Segment Open

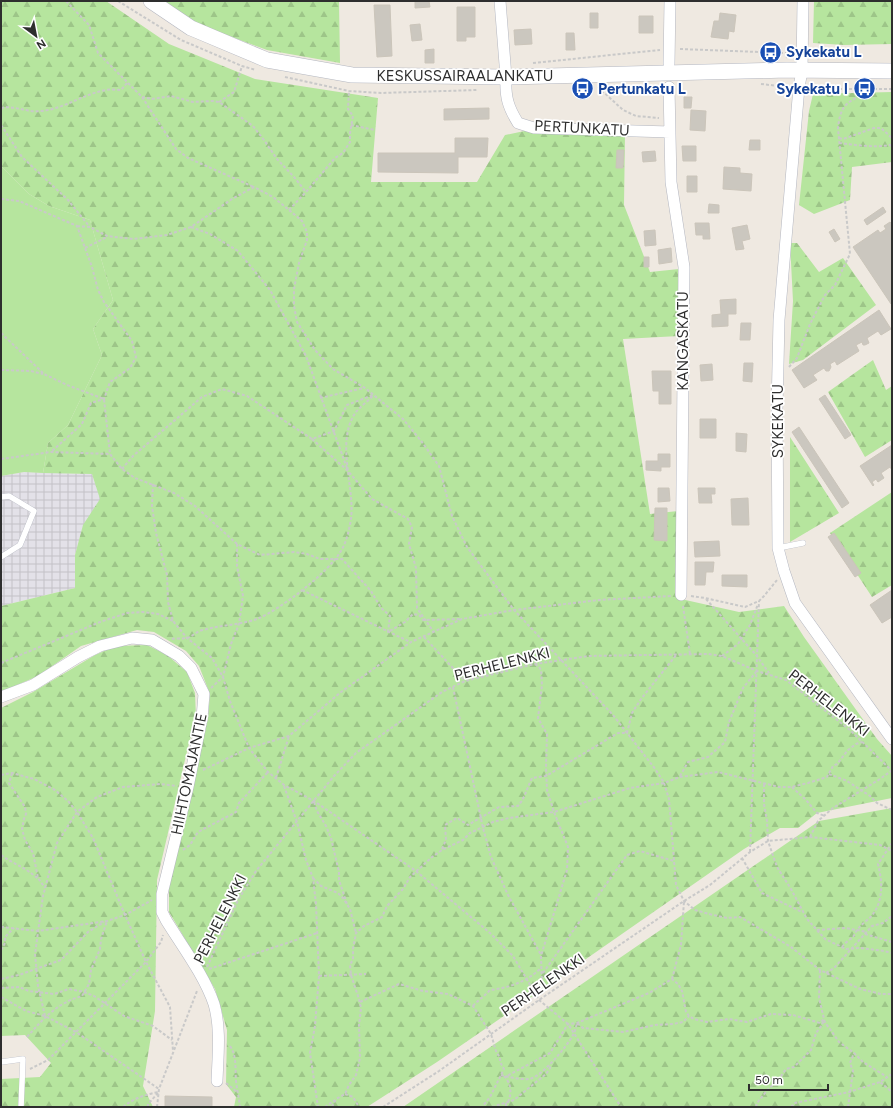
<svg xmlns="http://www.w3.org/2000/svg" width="893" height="1108" viewBox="0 0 893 1108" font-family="Figtree,sans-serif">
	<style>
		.industrial { fill: url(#industrial-grid) }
		.grass { fill: #b6e59e }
		.forest { fill: url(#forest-firs) }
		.building { fill: #cbc7bf; stroke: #cbc5ba }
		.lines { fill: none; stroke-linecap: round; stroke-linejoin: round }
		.lane-casing { stroke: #b4b7c1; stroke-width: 6 }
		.street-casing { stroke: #b4b7c1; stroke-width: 12 }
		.secondary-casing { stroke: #b4b7c1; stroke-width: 16 }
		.path { stroke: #c9c9c9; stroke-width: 2; stroke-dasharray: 3 2; stroke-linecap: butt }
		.lane { stroke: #fff; stroke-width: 5.5 }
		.street { stroke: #fff; stroke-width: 11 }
		.secondary { stroke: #fff; stroke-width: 15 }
		.labels { text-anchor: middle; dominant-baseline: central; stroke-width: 3.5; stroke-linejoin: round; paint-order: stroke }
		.transit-label { font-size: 15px; font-weight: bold; fill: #164399; stroke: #fff; text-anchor: start }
		.street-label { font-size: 15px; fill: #2e2e2e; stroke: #fff }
	</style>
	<defs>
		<pattern id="industrial-grid" width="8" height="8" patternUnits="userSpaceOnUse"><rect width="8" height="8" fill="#e3e1e8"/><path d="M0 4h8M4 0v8" fill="none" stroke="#c3c1c7"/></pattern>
		<pattern id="forest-firs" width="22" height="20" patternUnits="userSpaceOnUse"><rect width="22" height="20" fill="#b6e59e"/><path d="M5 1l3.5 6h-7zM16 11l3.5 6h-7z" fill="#9dc588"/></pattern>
	</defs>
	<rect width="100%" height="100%" fill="#efe9e1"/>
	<!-- industrial -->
	<path class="industrial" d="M24,472L92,474L101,499L82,530L75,555V588L1,606V476Z"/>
	<!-- grass -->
	<path class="grass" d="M1,166L29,194L49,206L90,220L113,300L93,329L102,355L68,425L48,443L43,473L24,472L1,476Z"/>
	<!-- forest -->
	<path class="forest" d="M1,1H106L169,44L255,79L378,98L371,182H477L505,135L529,130L625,135L624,205L650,272L679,269V336L623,339L650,514L678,511L681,599L739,612L784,606L804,637L877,739L892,756V798L817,813L798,828H780L744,849L530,998L437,1062L367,1107H234L236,1097L226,1084L227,1030L215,989L169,912V881L208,718L210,694L199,666L186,651L154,632L137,630L81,646L38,676L1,692V606L75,588V555L83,525L100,499L92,474L43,473L48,443L68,425L102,355L93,329L113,300L90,220L49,206L29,194L1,166Z
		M163,1H339L340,63L267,50L197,24Z
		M814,1H892V44L844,45L813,43Z
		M892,92V162L852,167L850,200L814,214L799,205L809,111L813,94Z
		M790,243H797L819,272L843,258L876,305L803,360L789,364L793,301Z
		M873,360L886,390L892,386V440L865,457L828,392Z
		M790,437L839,513L790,542Z
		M892,492V585L872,597L830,533Z
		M147,645L167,655L187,672L195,693L196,718L188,747L157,880L155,1011L143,1086L153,1107L1,1106V1079L40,1077L51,1063L25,1035L1,1036V708L33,692L95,655L116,646Z
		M892,808V1107H403L819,821Z"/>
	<!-- building -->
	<path class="building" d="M415,1H429L430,7L415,8Z
		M374,5H390L392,56L377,57Z
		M457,7H475V37H466V41H457Z
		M590,13H598V28H590Z
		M720,13L736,15L734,32L729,31L728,39L711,37L714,21H719Z
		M639,16H653V33H639Z
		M420,24L422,40L412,41L410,25Z
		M531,29L532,44L515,45L514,30Z
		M566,33H574L575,50H566Z
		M434,49V63H425V50Z
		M684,97H692L691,108H684Z
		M489,108V119L444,120V109Z
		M691,110L706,111L705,131L690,130Z
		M455,138H488L487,157H458V173L378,172V153H455Z
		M750,140H760V150H749Z
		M682,146H696V161H683Z
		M617,150H624L623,168H616Z
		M655,151L656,161L643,162L642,152Z
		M724,167L740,168V173L752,174L751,191L723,189Z
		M687,176H697V192H687Z
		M709,204L719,205V213H708Z
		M883,207L886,212L867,225L864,220Z
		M890,222L892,224V303L891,304L853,247L878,230L880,233L886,229L884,226Z
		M695,223H709L710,239H703V235H696Z
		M747,225L750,239L742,241L744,249L736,250L732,228Z
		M834,229L840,239L835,242L829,232Z
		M655,230L656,245L645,246L644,231Z
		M671,248L672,262L659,264L658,250Z
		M644,257H649V267H644Z
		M736,299V314H728V326L712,327V315L721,314L720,300Z
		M879,310L891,329L881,335L878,331L867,338L869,343L865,345H863L862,342L856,345L859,351L837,365L835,361L830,364L831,367L829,371H826L824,368L813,375L817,380L804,388L792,370Z
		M741,323H751L750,340H740Z
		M744,363H753L752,382L743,381Z
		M712,364L713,380L701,381L700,365Z
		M652,371H671V404H659V391H653Z
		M825,395L851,435L845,439L819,399Z
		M700,419H716V438H700Z
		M799,427L849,503L842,508L792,432Z
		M736,433L747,434L746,452L736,451Z
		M892,445V470L890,467L881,473L884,478L878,482L876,479L872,482L874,485L873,486L860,466Z
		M658,454H670V467H661V471L646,470V461H658Z
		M658,488H669L670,501L658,502Z
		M698,488H715V494H711L712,503H699Z
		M748,498L749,525H732L731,499Z
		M655,508H667V541L654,540Z
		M834,533L861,573L855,577L828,537Z
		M719,541L720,556L695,557L694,542Z
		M695,562H714L713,572H706L705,585H695Z
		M722,575H747V587L722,586Z
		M892,590V611L891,612L892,617L882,623L870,605Z
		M165,1096L212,1097V1107H165Z"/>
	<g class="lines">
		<defs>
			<path id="lane" d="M1,497L9,496L34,511L20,545L1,557
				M778,548L803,543
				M1,1062L23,1059L21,1107"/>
			<path id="street" d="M500,1L506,77C505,97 508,107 518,123L534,128L670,132
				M803,1L802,71L799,87L779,320L777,410L778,548L784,571L795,603L892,739
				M669,64L670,1
				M669,87L671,182L684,267L681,595
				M1,697L33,685L78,657L100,646L132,638L152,640L179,656L191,668L204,694L202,718L188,787L162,894V912L166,920C182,946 204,975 214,1004C221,1028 218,1055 217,1081"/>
			<path id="secondary" d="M151,1L191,28L267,60L352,75L506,77L787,70L892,71"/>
		</defs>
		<!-- lane casing -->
		<use href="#lane" class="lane-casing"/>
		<!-- street casing -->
		<use href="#street" class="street-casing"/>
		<!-- secondary casing -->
		<use href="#secondary" class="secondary-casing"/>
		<!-- path -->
		<path class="path" d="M66,1L89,25L98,53L142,97L176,149L188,158L254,187
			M118,1L181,40L242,66L256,70
			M680,49L786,53L787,58
			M533,63L660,50
			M285,77L349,91L381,93L477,90
			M761,84L788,87
			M598,87L623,110L636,116L659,118
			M809,88L832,89H892
			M142,97L152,99L171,96L193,102L213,101L219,102L253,126L264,140L277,159L294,177L306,192
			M219,102L234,92L242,66
			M1,108C15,105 27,113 41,111C64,109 83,94 106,90C111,89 116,90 121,90L128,82
			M1,125L22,157L68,200L89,226
			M351,125L375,130
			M839,138L843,139L874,128H881L892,138
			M839,143C856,145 874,148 890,145L892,146
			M1,199L19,201L77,226L92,267L98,290L104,302L132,341L136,357L130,368L110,382L104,399L91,403L82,424L51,452
			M289,210L306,192L335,158L343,153L350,142V133L353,116L348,109L349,91
			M77,226L90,227L107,236L133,239L167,235L191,227L232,199L254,187L273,197L289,210L302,221L307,232V240L299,263L294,289V306L297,322L315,350L333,369L365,388L403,419L422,442L439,466L452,516L467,547L514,610L613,715L656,770L664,783L669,799L676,885L684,901L695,910L709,914L727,918L740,917L791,947L820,970L860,989L881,994H892
			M191,227L210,234L238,251L270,290L306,356L347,468
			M85,248L107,237
			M1,333L44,374L67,385L104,399L110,454L122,469L135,478L174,493L195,506L237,544L260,555L294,552L307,554L320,559H342L371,591L381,608L390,616L388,632L405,622L413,614L419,615L423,620L461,619
			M789,367L797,358L810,324L825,295L835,285L850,254L838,128C839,120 840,112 845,106C851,99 859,99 864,89
			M1,370L31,371L43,374
			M320,398L364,388
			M312,439L348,471L372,499L408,519L412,527L409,544L416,568L417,608L433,631
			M1,459L51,452L110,454
			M122,469L133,456L202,397L222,389L247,396L312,439L334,431L347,405L373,395
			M153,484L152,506L156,533L167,575L168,602L173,621L187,638L212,658L223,677L230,701L249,748L268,772L284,785L314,801L416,871L490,933L513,956L539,1000L568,1024L621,1107
			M302,590L410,642
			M691,596L705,598L745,607L759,601L764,596L777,580
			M706,599L756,655L769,673
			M683,606L690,654
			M424,637L465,681
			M172,639C176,638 182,639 187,638C193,636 197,631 203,630C221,625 239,625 257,619C281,609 328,573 341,551C347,541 349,530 351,519C355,486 335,441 356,412C361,406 368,401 374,395
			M722,656L738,644L750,625L758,604
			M1,663L100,622L127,613L143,612L158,614L173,621
			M535,664L539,667L541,670L542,685L538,718L547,734L546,767L547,790L554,812L568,847L567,870L541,956L542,986L536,995
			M453,687L483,828L491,857L508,895L541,955
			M211,688L223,677L231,644L239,624L243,596L237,566V544
			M203,770L249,748L289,736L341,692L411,642L462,619L514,610L599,600L671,596
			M12,773L9,783L25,807L26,814L24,819L22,829L25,840L33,853L38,878L45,888
			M829,774L847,781L870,796L877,803L892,810
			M1,775L12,773L34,779L55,790L68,801L77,812L93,838L125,915L146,962L170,1007L173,1051
			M680,776L688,762L708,757L725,742L729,722L743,688L756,672
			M276,778L289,736
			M764,784V804L767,821L768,841L777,867L791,889L807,919L825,939L846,949L860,948L884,951L892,953
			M284,786L297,822L306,860L313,878L316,904L319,976L315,1026L310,1053L318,1107
			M792,787L806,800L817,813L825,816
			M314,802L317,811L326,826L331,838L339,872V880L347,904
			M810,837L818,821L833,808L880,779L891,771
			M442,849L446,840L445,825L457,818L468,825L499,807L518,806C525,798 527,788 532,778L546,776L618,733H627L632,713L641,699L677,654
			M183,850L190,845L198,832L236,812L239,803L268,772
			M750,852L759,601
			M1,855C13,864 27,868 38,879
			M742,858L762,893L802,912
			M313,878L321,886L338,893L343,898L350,909L356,933
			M1,927L38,931L107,921L125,915L152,900
			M817,930L846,928L867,932
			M865,934L892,942
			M842,947C845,943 849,940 853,937C855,934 856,931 858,929C862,923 869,920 873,914C884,899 882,880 878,864L892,843
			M1,950L5,943V937L14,928
			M207,967L238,900L256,871L334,776L356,753L442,692L465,681L535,664L562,660L588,656L708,654L722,656L757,671L786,680L850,730L892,771
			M209,969L317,933
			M543,973L627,855L640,851L674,861
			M826,973L834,968L872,926L883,923L892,916
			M319,976L366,974
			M1,979L19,975L61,960L88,932L104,922
			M672,979L681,945L684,901
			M1,988L19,987L29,991L54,994L69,989L84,992L94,996L124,1016L153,1026L172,1040
			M1,997L26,1011L45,1016L76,1032L159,1089
			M360,1002L399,984L423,991L448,994L473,1006L491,1034L496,1051L500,1058V1062L504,1069L490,1097L482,1107
			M473,1006C478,1000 485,996 490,990C509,988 528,981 541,968
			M45,1016L38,986L35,954L43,896L57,843L77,812L97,797L123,787L160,784L177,786
			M824,1020L826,1024L830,1029L839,1042L854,1053L863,1062L887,1077
			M27,1037C44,1018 57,1003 82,996L89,984L91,970L100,949L101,939L107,921
			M230,1046C237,1056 235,1069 236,1081C237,1090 239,1098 240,1107
			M30,1069L48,1060L146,962L161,942L163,935
			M892,1074L880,1082L892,1092
			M501,1075C507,1077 523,1080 529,1079C542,1077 567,1046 573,1035C575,1032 576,1027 577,1023L583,1028L623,1032L655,1025L673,1024L683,1022L689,1016
			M226,1083L237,1092
			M345,1094L353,1097L359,1107
			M508,1102C512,1093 511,1084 505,1077L550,1053L568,1024L577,1023L649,993L672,979L678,984L682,991L686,1012L689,1016L694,1019L707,1022L729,1019L747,1022L771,1014L793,1015L820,1023L824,1019L819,998L820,970
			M506,1103V1107
			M123,1107C134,1098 145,1095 158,1092
			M148,1107V1104L158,1093
			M157,1107L159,1089L197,991
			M325,1107L335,1100
			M332,1107L336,1099L345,1094L349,1085L356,1075L360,1058L359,1025L361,1008L359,999L351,975L350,965L353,959V949L356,933L364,926L382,917L387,906L403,889L410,877L432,857L442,850L463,840L470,833L493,822L509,818L554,812L630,788L664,783L680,777L718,772L779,787H791L808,783L827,777L833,766L837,764L848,750L856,744L862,742
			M383,1107L439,1071L539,1000L684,901L710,885L750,852L768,841L810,837L880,845L892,851
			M492,1107L514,1100L546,1074L550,1068V1065
			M756,1107L757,1103L769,1088L777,1082L786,1069L794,1067L811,1050L816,1033L822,1025L824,1020
			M791,1107L795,1103L849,1092L880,1082
			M848,1107L853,1071L850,1063L854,1053"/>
		<!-- lane -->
		<use href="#lane" class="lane"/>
		<!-- street -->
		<use href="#street" class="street"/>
		<!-- secondary -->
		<use href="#secondary" class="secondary"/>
	</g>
	<!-- icons -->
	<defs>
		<symbol id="bus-disc" viewBox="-11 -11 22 22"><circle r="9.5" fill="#1a4fb4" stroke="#fff"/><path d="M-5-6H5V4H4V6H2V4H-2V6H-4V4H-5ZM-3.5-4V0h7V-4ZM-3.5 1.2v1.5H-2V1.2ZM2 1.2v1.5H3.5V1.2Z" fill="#fff"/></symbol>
	</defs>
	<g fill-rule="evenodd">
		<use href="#bus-disc" x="758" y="40" width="25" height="25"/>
		<use href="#bus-disc" x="570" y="76" width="25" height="25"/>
		<use href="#bus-disc" x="852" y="76" width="25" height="25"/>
	</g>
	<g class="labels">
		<!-- transit labels -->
		<g class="transit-label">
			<text x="786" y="52">Sykekatu L</text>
			<text x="598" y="89">Pertunkatu L</text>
			<text x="848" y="89" text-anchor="end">Sykekatu I</text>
		</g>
		<!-- street labels -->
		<g class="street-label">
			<text x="465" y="76">KESKUSSAIRAALANKATU</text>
			<text transform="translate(582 128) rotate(3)">PERTUNKATU</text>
			<text transform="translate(683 341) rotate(-90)">KANGASKATU</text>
			<text transform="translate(778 421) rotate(-90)">SYKEKATU</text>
			<text transform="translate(502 664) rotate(-14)">PERHELENKKI</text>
			<text transform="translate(829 703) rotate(38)">PERHELENKKI</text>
			<text transform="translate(189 774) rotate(-78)">HIIHTOMAJANTIE</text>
			<text transform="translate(220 919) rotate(-63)">PERHELENKKI</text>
			<text transform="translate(543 985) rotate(-35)">PERHELENKKI</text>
		</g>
	</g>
	<!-- border -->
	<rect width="893" height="1108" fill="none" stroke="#2e2e2e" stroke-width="4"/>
	<!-- north arrow -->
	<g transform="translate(36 36) rotate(148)" stroke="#ffffff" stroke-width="3" paint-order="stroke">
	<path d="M0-3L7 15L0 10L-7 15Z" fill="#2e2e2e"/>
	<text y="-6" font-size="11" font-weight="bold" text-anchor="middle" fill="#2e2e2e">N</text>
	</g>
	<!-- scale -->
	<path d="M749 1084v6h79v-6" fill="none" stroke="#2e2e2e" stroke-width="2"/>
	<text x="755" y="1084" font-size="12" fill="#2e2e2e" stroke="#ffffff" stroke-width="3" paint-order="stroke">50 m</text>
</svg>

Segment Closed

■ Task goal: The answer is each line in which the word "linecap" occurs, copied from the material above.

■ Problem solution:
		.lines { fill: none; stroke-linecap: round; stroke-linejoin: round }
		.path { stroke: #c9c9c9; stroke-width: 2; stroke-dasharray: 3 2; stroke-linecap: butt }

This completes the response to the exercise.